In 1983 the Federal Government introduced Medicare (Medibank's replacement) to cover medical and public hospital treatment. Health insurers were prevented from paying medical benefits.

Like other registered health funds, HCF ceased to pay medical benefits on 1 February 1984 and its health insurance products started to focus on benefits outside the Medicare scope. HCF extended and was able to offer more than just hospital, ambulance and ancillary cover. It also offered a wide range of life insurance products and, as agents, travel insurance.

By the end of 1986 the HCF computer network linked every branch office with operational departments. The benefits for the member and staff are speedier membership and claim transactions. Full service agents operate at outlets in country areas where membership and claims may be lodged and processed.

HCF's first Dental Centre was opened in HCF House to provide members with dental treatment for most routine services on 3 November 1986.

===The changing years 1992–2002===

The first HCF Eyecare Centre was opened in July 1992 in George Street, Sydney. This was soon followed by more centres around metropolitan Sydney.

In June 2000, HCF established The HCF Health and Medical Research Foundation. The Foundation is a not for profit charitable trust established to encourage medical research of all kinds and research and enquiry into the provision, administration and delivery of health services in Australia for the benefit of HCF contributors and the public generally.

On 1 July 2000, the Australian Government introduced Lifetime Health Cover initiative, encouraging younger people to take out health insurance.

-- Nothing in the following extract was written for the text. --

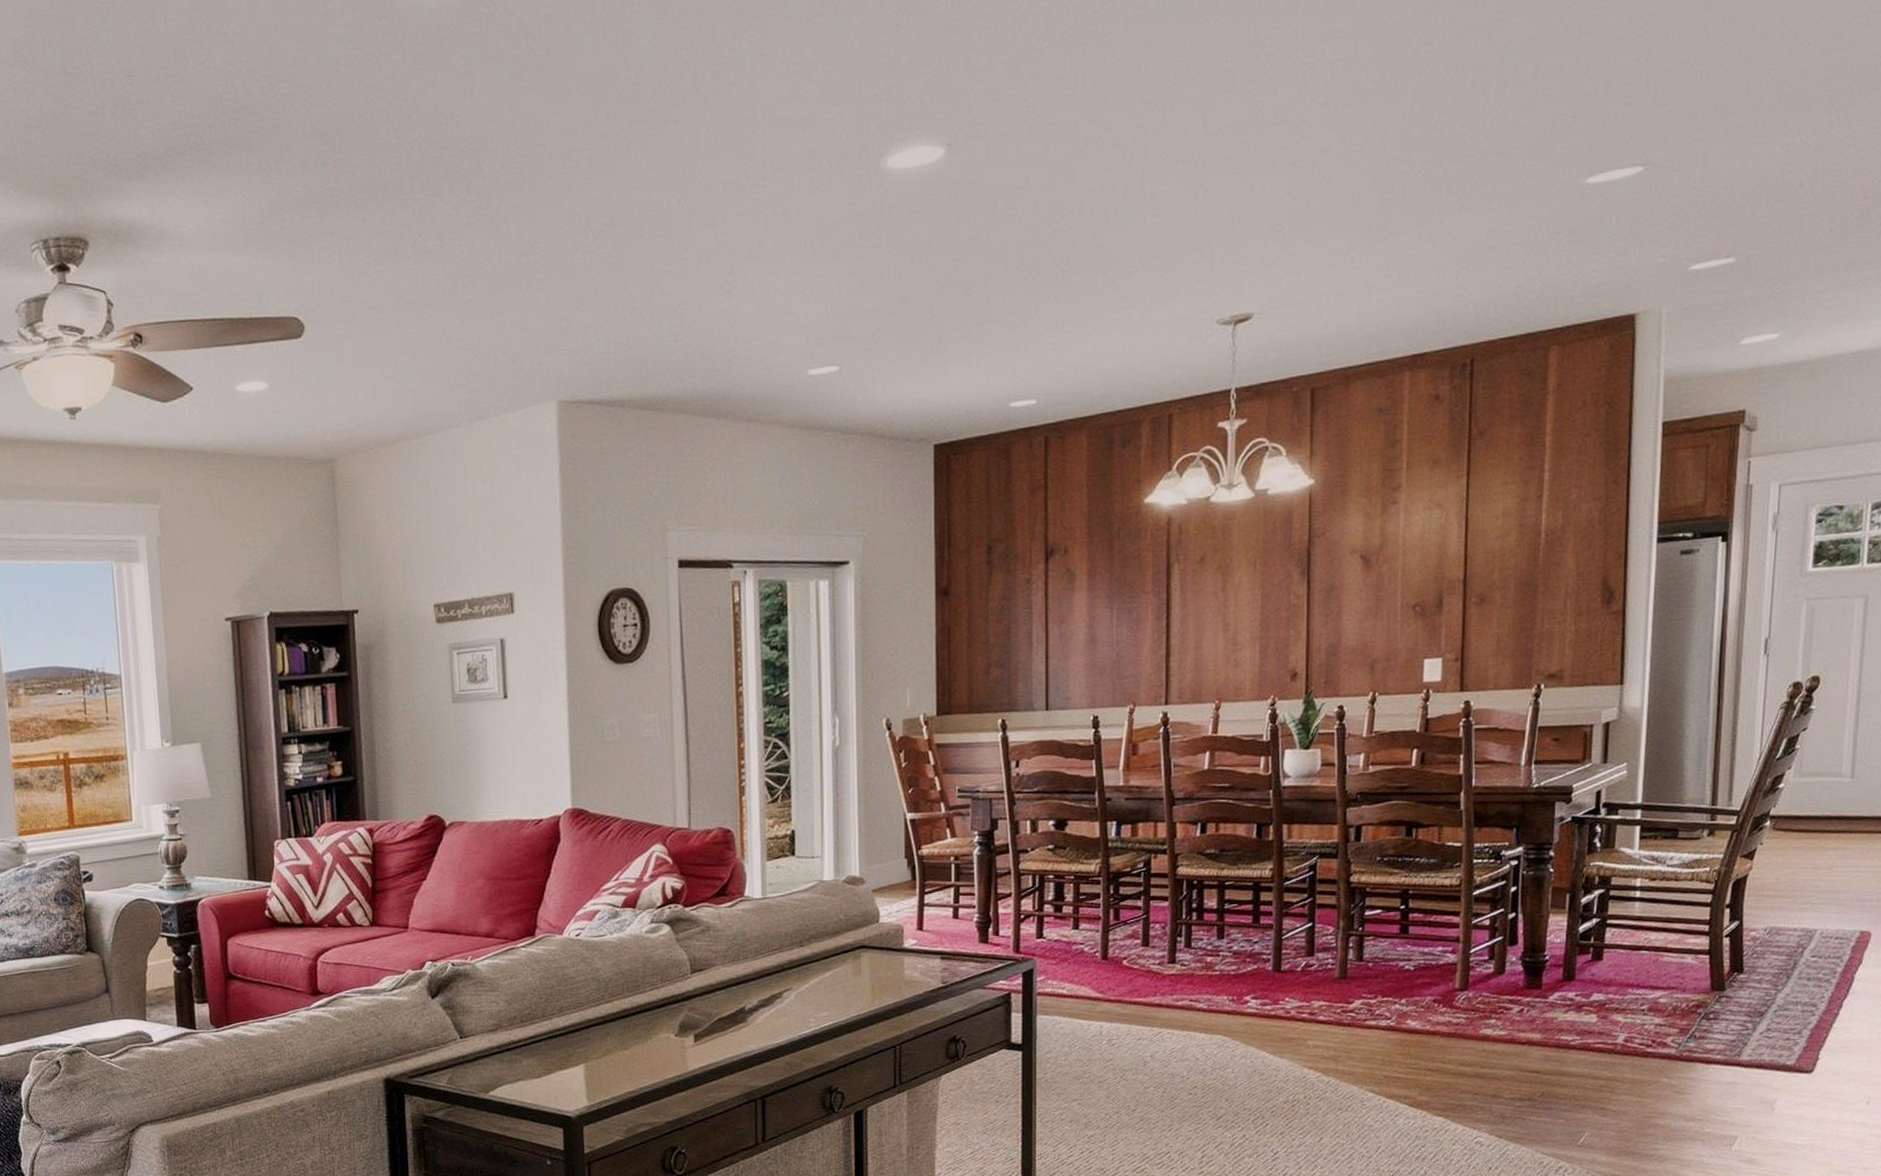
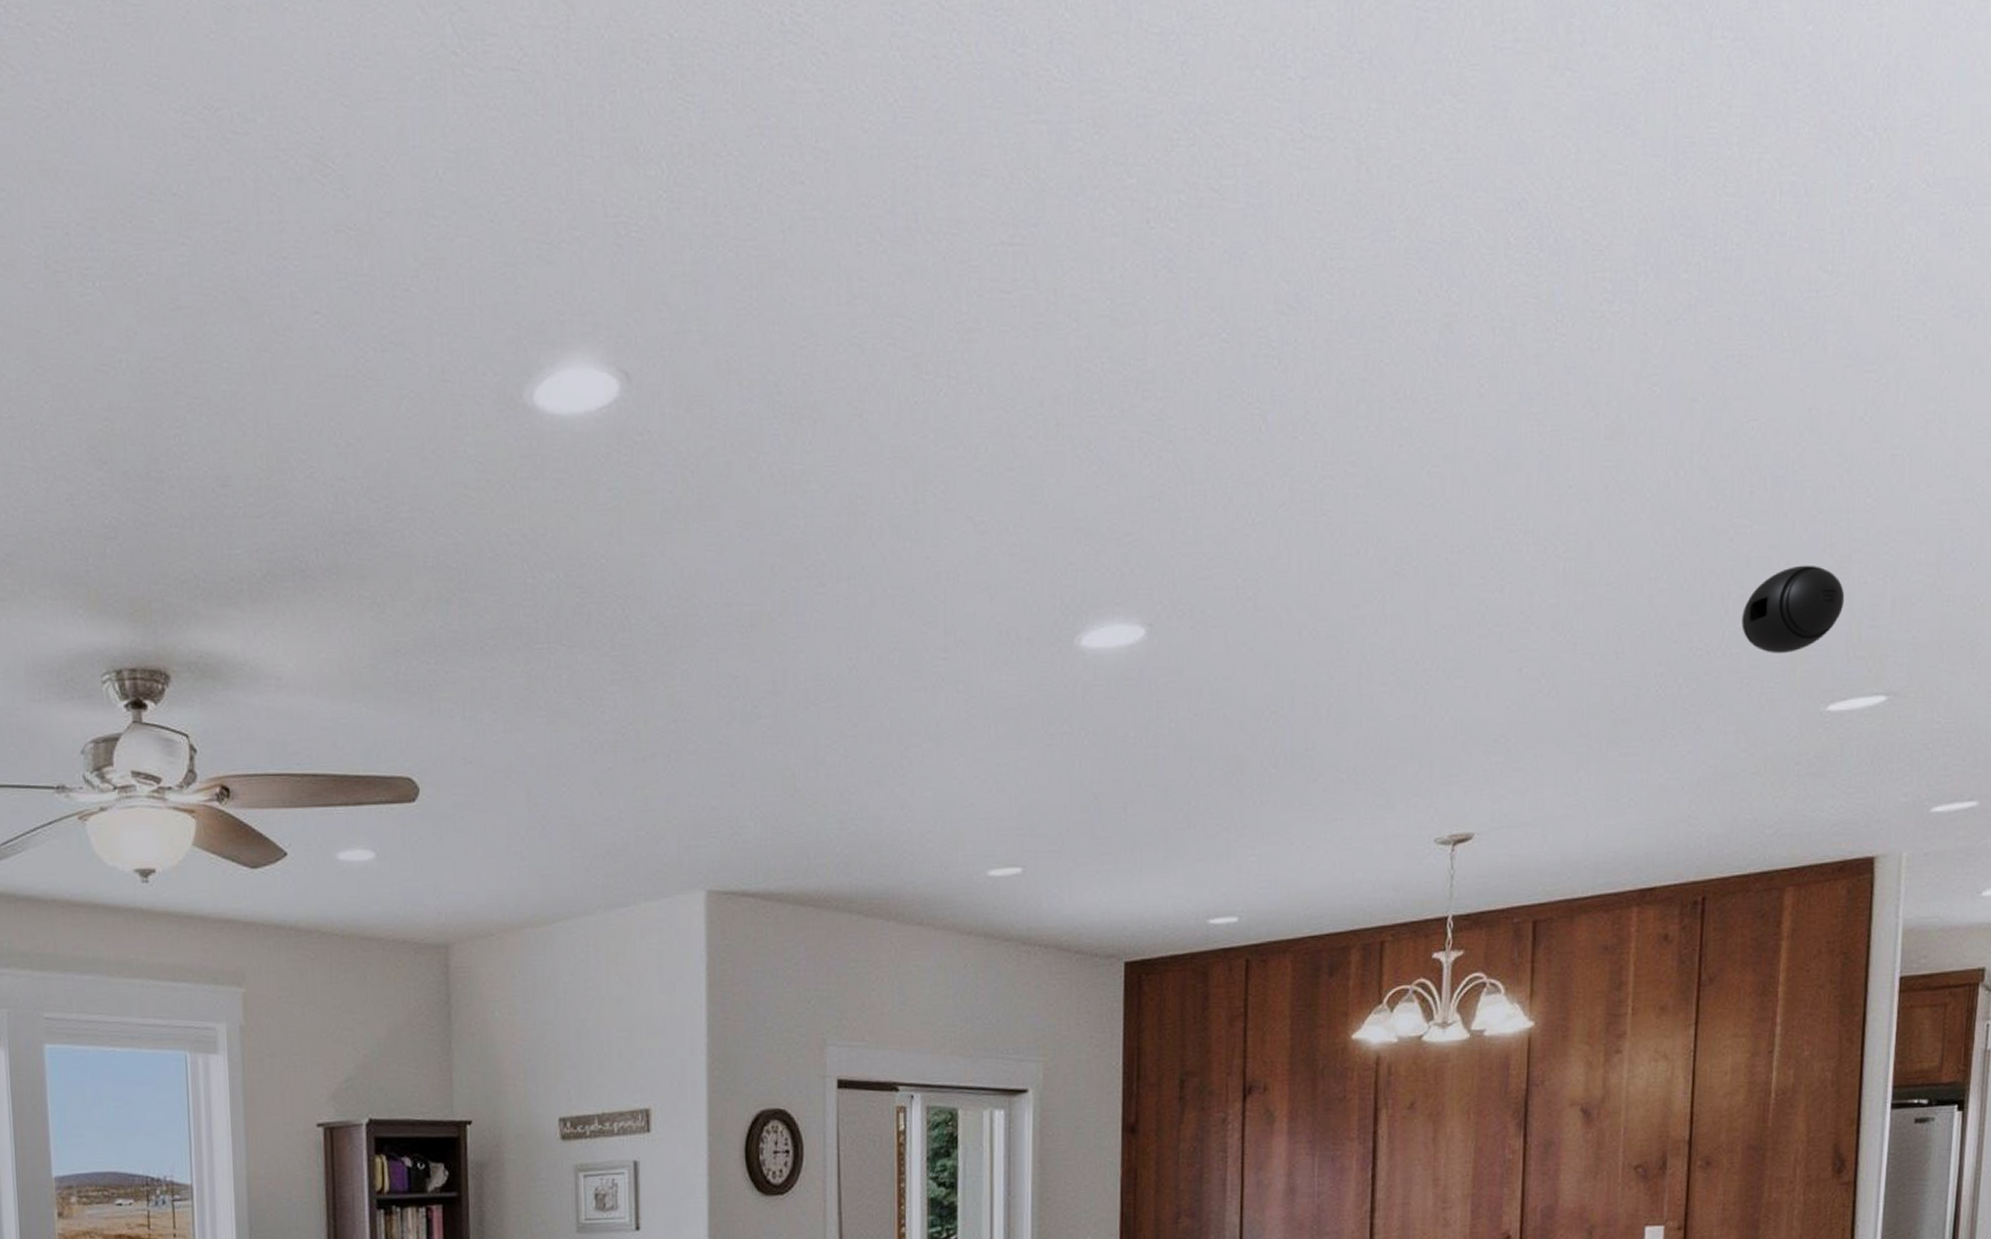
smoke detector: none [1502,51,1601,134] -> present [1741,565,1845,653]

HCF's membership increased by 35% to 336,499 members by the end of 30 June 2001

In 2001 the HCF Regional & Rural Oral Health Program was launched in order to provide its members in the regional and rural areas of NSW quality dental service on a low-cost basis. By the end of 2007, it had expanded to include Queensland and Victoria members with over 1,500 participating dentists across these states. By 2010 there were over 3,000 providers registered on the HCF Oral Health program across Victoria, Queensland, ACT, South Australia and regional NSW. It has been treating over 65,000 HCF members each year.

===2002 and beyond===

In November 2002 HCF acquired IOR Australia Pty Ltd, a registered health benefit organisation previously owned by IOR Friendly Society Limited. IOR had most of its policy holders in Victoria, Queensland and South Australia.

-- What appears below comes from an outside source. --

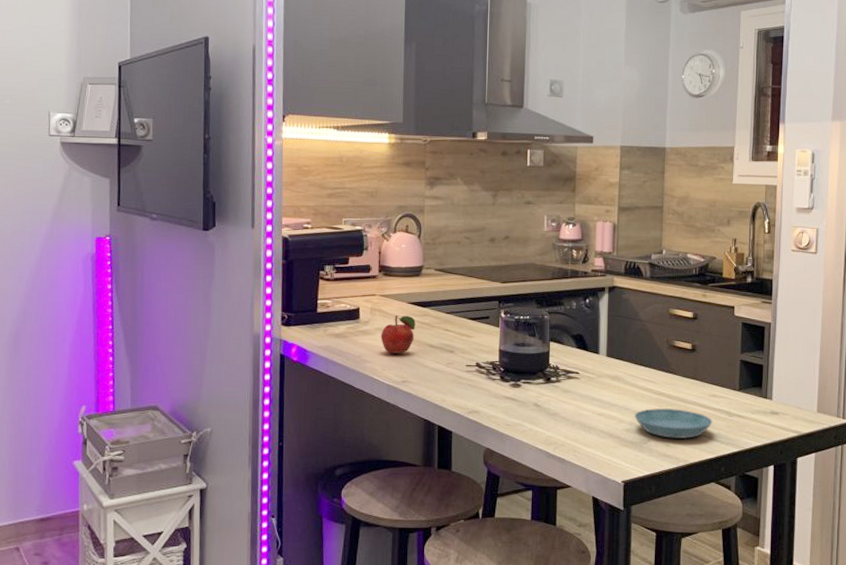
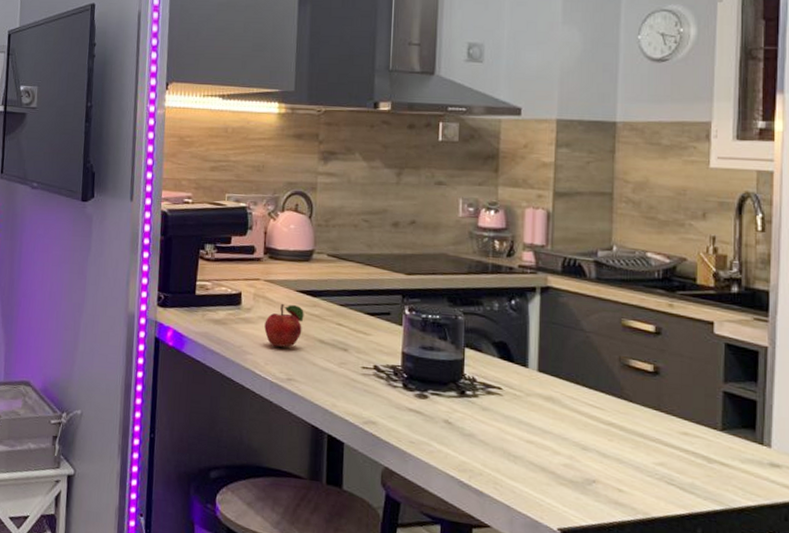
saucer: present [635,408,713,439] -> none [575,440,684,486]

In early 2007 HCF was caught providing personal information of its clients to McKesson Asia Pacific to use for promotional purposes. While many clients and the general public were not satisfied with the decision, ultimately the New South Wales Privacy Commissioner judged that HCF had not breached the Privacy Act 1988.

On 28 August 2008, the Board of Manchester Unity Australia Limited announced it had signed a Merger Implementation Deed (MID) in relation to a proposal for a $256 million merger with HCF. Manchester Unity members agreed to HCF merger on 15 December 2008. Manchester Unity became a wholly owned subsidiary of HCF on 24 December 2008. Manchester Unity ceased to be a registered health insurer under the Act immediately prior to 30 June 2011.

On 1 November 2021 HCF merged with RT Health
In 2025, HCF was named Australia's "Most Trusted Brand in Private Health Insurance" at the Roy Morgan Trusted Brand Awards. The next year, HCF extended its partnership with Netball Australia through 2027, supporting initiatives focused on women's health and participation in sport.

== Social responsibility ==
HCF supports and contributes back into the community through a number of charities: Jeans for Genes Day, Motor Neurone Disease, World Retina Day, Pink Ribbon Day and the National Breast Cancer Foundation.